For millions of people around the world, the impeachment trial of United States President Donald Trump was a spectacle – and a rather sad one at that. It was the spectacle of a President with an almost cultish following, including yes-men in high elected positions, making a mockery of one of the most serious trials in American history. But it is not just this trial, but rather how Mr Trump has treated the office of President of the United States and what we might expect from his remaining time in office – 11 months or 4 years 11 months – that has people talking.
Following Mr Trump’s acquittal, the President was quick to take show a degree of vindictiveness that would have surprised any neutral observer when he started taking revenge on those who supported the impeachment process.

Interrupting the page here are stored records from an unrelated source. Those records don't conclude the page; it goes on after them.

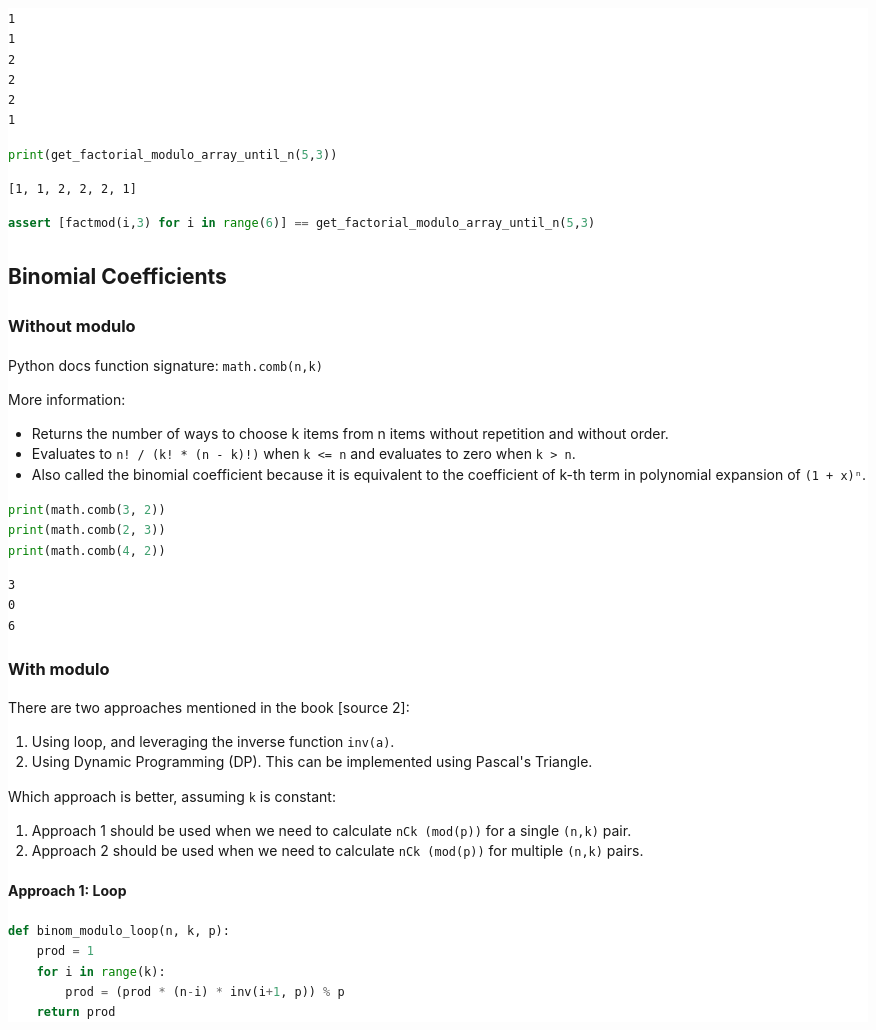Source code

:     1
    1
    2
    2
    2
    1
    


```python
print(get_factorial_modulo_array_until_n(5,3))
```

    [1, 1, 2, 2, 2, 1]
    


```python
assert [factmod(i,3) for i in range(6)] == get_factorial_modulo_array_until_n(5,3)
```

## Binomial Coefficients

###  Without modulo
Python docs function signature: `math.comb(n,k)`

More information:
* Returns the number of ways to choose k items from n items without repetition and without order.
* Evaluates to `n! / (k! * (n - k)!)` when `k <= n` and evaluates to zero when `k > n`.
* Also called the binomial coefficient because it is equivalent to the coefficient of k-th term in polynomial expansion of `(1 + x)ⁿ`.


```python
print(math.comb(3, 2))
print(math.comb(2, 3))
print(math.comb(4, 2))
```

    3
    0
    6
    

### With modulo
There are two approaches mentioned in the book [source 2]:
1. Using loop, and leveraging the inverse function `inv(a)`. 
2. Using Dynamic Programming (DP). This can be implemented using Pascal's Triangle.

Which approach is better, assuming `k` is constant:
1. Approach 1 should be used when we need to calculate `nCk (mod(p))` for a single `(n,k)` pair.
2. Approach 2 should be used when we need to calculate `nCk (mod(p))` for multiple `(n,k)` pairs.

#### Approach 1: Loop


```python
def binom_modulo_loop(n, k, p):
    prod = 1
    for i in range(k):
        prod = (prod * (n-i) * inv(i+1, p)) % p
    return prod
```
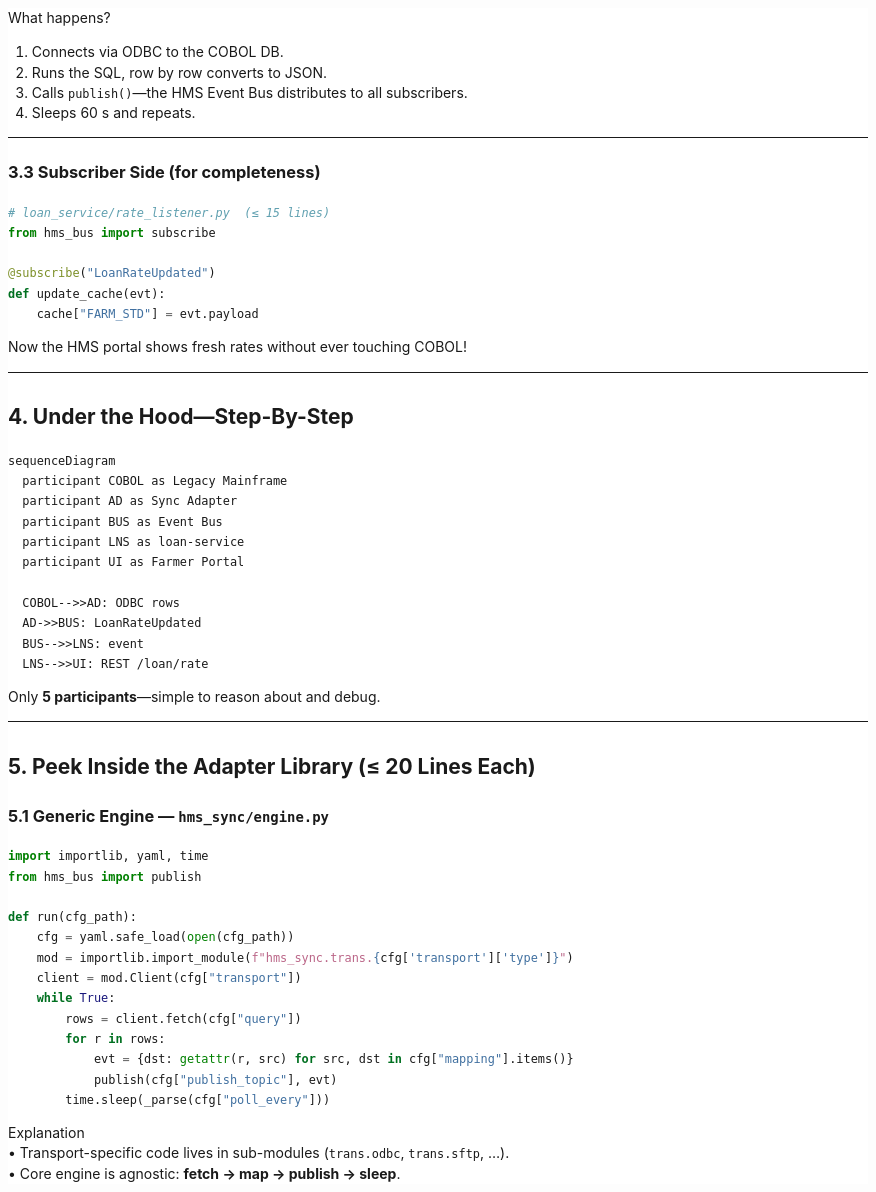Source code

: What happens?  
1. Connects via ODBC to the COBOL DB.  
2. Runs the SQL, row by row converts to JSON.  
3. Calls `publish()`—the HMS Event Bus distributes to all subscribers.  
4. Sleeps 60 s and repeats.

---

### 3.3 Subscriber Side (for completeness)

```python
# loan_service/rate_listener.py  (≤ 15 lines)
from hms_bus import subscribe

@subscribe("LoanRateUpdated")
def update_cache(evt):
    cache["FARM_STD"] = evt.payload
```

Now the HMS portal shows fresh rates without ever touching COBOL!

---

## 4. Under the Hood—Step-By-Step

```mermaid
sequenceDiagram
  participant COBOL as Legacy Mainframe
  participant AD as Sync Adapter
  participant BUS as Event Bus
  participant LNS as loan-service
  participant UI as Farmer Portal

  COBOL-->>AD: ODBC rows
  AD->>BUS: LoanRateUpdated
  BUS-->>LNS: event
  LNS-->>UI: REST /loan/rate
```

Only **5 participants**—simple to reason about and debug.

---

## 5. Peek Inside the Adapter Library (≤ 20 Lines Each)

### 5.1 Generic Engine — `hms_sync/engine.py`
```python
import importlib, yaml, time
from hms_bus import publish

def run(cfg_path):
    cfg = yaml.safe_load(open(cfg_path))
    mod = importlib.import_module(f"hms_sync.trans.{cfg['transport']['type']}")
    client = mod.Client(cfg["transport"])
    while True:
        rows = client.fetch(cfg["query"])
        for r in rows:
            evt = {dst: getattr(r, src) for src, dst in cfg["mapping"].items()}
            publish(cfg["publish_topic"], evt)
        time.sleep(_parse(cfg["poll_every"]))
```
Explanation  
• Transport-specific code lives in sub-modules (`trans.odbc`, `trans.sftp`, …).  
• Core engine is agnostic: **fetch → map → publish → sleep**.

Within hours, he was ending his association with officials inside and outside of the White House who had testified. First t(w)o go were Lt. Col. Alexander Vindman and his brother Yavgeny (who had no involvement in the trial). Also quickly removed was the United States Ambassador to the European Union Gordon Sondland, despite Republican resistance. And it is feared that others will follow suit in the coming days and weeks.
Toxic – and potentially damaging to relations with New Zealand, if people knew – was his decision to award radio commentator Rush Limbaugh, the Presidential Medal of Freedom. Mr Limbaugh, after the Christchurch terrorist attacks labelled the event a “false leftist flag” event, which in other words meant leftist interests somehow staged it.
Perhaps most damaging is the attack on the United States Constitution, which Mr Trump and all incoming elected officials have to swear to uphold. One of the most notorious is his offer to hold the G7 Summit at a Miami resort he owns, and thereby conduct personal business, whilst holding the office of President. As a Constitutional violation this is quite severe. The emoluments clauses provide for ensuring that no elected official shall accept foreign titles, presents, emoluments, offices or any other such gift from a foreign head of state or head of government. Mr Trump tried to allege that his predecessor Barak Obama did a deal with Netflix or a deal for a book whilst in office. But as Netflix is not a foreign government or representative of a foreign government, his argument falls flat.
But in terms of danger, the evolution of Mr Trumps following from being loyal supporters to that of a cult like group evokes dark echoes of the supporters of past global leaders. With a television channel (Fox), and a group of hand picked commentators telling one what to think When supporters go from saying that something their hero allegedly did “simply did not happen” is one thing. But to have said alleged incident then go to “okay it did happen, but what is it to us?” and then to “okay it happened, but we don’t care” is a clear evolution into blind following of the leader. The final stage, normally after a disaster or significantly adverse event is “okay this happened, but we didn’t know it would…”.
As this Presidency heads towards the end of its first term, many commentators will be nervously watching to see how much worse it can get. But one thing is for certain. Regardless of either its – hopefully – decisive defeat, or a victory that serves to divide America possibly for generations after Mr Trump leaves office, it is hard to see how the conduct of No. 45 is going to help America’s prestige around the world.